Previous research show that variations in the KIAA0305 gene, also known as CLEC16A, correlate with a higher risk of type 1 diabetes along with other autoimmune diseases. Hakonarson’s team developed a strain of mice in which the gene was deactivated and another subset of knockout mice in which only the pancreatic cells were affected.
Findings show that the CLEC16A gene acted on a pathway crucial to insulin secretion, helping protect mitochondria. When deleted, unhealthy mitochondria accumulated and were digested (mitophagy), resulting in the loss of energy output of the cells. As a result, beta cells in the pancreas, responsible for secreting insulin, were disrupted. “The ultimate result of the deletion of CLEC16A is an accumulation of unhealthy mitochondria, leading to less insulin being secreted by the beta cells,” said Doris Stoffers of the Institute for Diabetes, Obesity, and Metabolism of the Perelman School of Medicine at the University of Pennsylvania and a co-senior author in the study.
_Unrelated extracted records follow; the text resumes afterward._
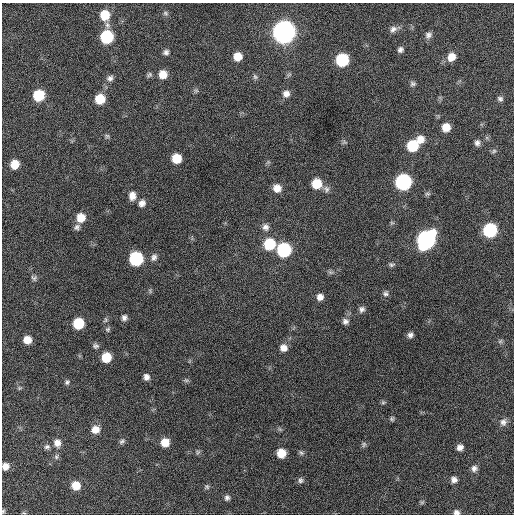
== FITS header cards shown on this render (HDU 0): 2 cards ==
NAXIS1  =                  512 / Axis length
NAXIS2  =                  512 / Axis length

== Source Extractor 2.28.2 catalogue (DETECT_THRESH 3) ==
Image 512 x 512 px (HDU 0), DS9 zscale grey, 1 PNG px = 1 image px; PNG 516 x 516 px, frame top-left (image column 1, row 512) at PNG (2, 3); no overlay
Background 254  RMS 16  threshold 47.5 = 3 sigma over >= 5 px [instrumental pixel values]
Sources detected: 94; all 94 listed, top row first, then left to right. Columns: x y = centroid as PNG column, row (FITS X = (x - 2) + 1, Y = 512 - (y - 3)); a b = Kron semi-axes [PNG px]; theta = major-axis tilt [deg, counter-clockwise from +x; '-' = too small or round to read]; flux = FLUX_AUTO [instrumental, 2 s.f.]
Inability to properly produce insulin is a hallmark of T1D in humans. The team’s study is the first to link the CLEC16A pathway with regulation of Parkin-mediated mitophagy and to suggest how the process may affect diabetes by throwing a wrench in the cells’ work of insulin secretion. Developing drugs that act on the pathway could present a new targeted therapy for T1D patients with risk variants in the CLEC16A gene.
The scientists’ findings were published online in the journal Cell entitled ‘The diabetes susceptibility gene Clec16a regulates mitophagy’.